Edna Ferber: Fanny Herself

6. CHAPTER SIX (continued)

"Bauer's?"

A pause. "Yes."

"Why?"

"I just stopped in there for a minute after the concert. I didn't mean to stay. And then Bauer introduced me around to everybody. And then they asked me to play, and--"

"And you played badly."

"Well, I didn't have my own violin."

"No football game Saturday. And no pocket money this week. Go to bed."

He went, breathing hard, and muttering a little under his breath. At breakfast next morning Fanny plied him with questions and was furious at his cool uncommunicativeness.

"Was it wonderful, Theodore? Did he play--oh--like an angel?"

"Played all right. Except the `Swan' thing. Maybe he thought it was too easy, or something, but I thought he murdered it. Pass the toast, unless you want it all."

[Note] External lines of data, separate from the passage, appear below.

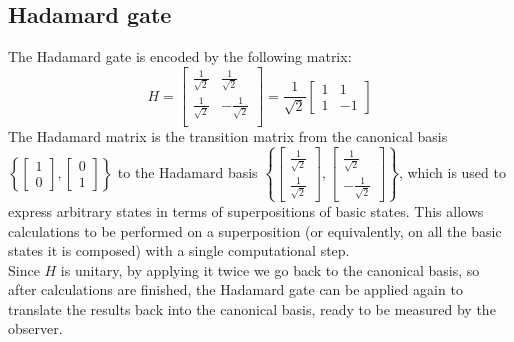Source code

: \documentclass[12pt,a4paper]{report}
\theoremstyle{definition}
\theoremstyle{definition}
\theoremstyle{definition}
\begin{document}
\subsection{Hadamard gate}
The Hadamard gate is encoded by the following matrix:
\begin{equation*}
    H=\begin{bmatrix}
        \frac{1}{\sqrt{2}} & \frac{1}{\sqrt{2}} \\
        \frac{1}{\sqrt{2}} & -\frac{1}{\sqrt{2}} \\
    \end{bmatrix}=\frac{1}{\sqrt{2}}\begin{bmatrix}
        1 & 1 \\
        1 & -1
    \end{bmatrix}
\end{equation*}
The Hadamard matrix is the transition matrix from the canonical basis $\left\{\begin{bmatrix} 1 \\ 0\end{bmatrix}, \begin{bmatrix} 0 \\ 1\end{bmatrix}\right\}$ to the Hadamard basis $\left\{\begin{bmatrix} \frac{1}{\sqrt{2}} \\ \frac{1}{\sqrt{2}}\end{bmatrix}, \begin{bmatrix} \frac{1}{\sqrt{2}} \\ -\frac{1}{\sqrt{2}}\end{bmatrix}\right\}$, which is used to express arbitrary states in terms of superpositions of basic states. This allows calculations to be performed on a superposition (or equivalently, on all the basic states it is composed) with a single computational step.\\
Since $H$ is unitary, by applying it twice we go back to the canonical basis, so after calculations are finished, the Hadamard gate can be applied again to translate the results back into the canonical basis, ready to be measured by the observer.
\end{document}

It was not until the following autumn that Theodore went to New York. The thing that had seemed so impossible was arranged. He was to live in Brooklyn with a distant cousin of Ferdinand Brandeis, on a business basis, and he was to come into New York three times a week for his lessons. Mrs. Brandeis took him as far as Chicago, treated him to an extravagant dinner, put him on the train and with difficulty stifled the impulse to tell all the other passengers in the car to look after her Theodore. He looked incredibly grown up and at ease in his new suit and the hat that they had wisely bought in Chicago. She did not cry at all (in the train), and she kissed him only twice, and no man can ask more than that of any mother.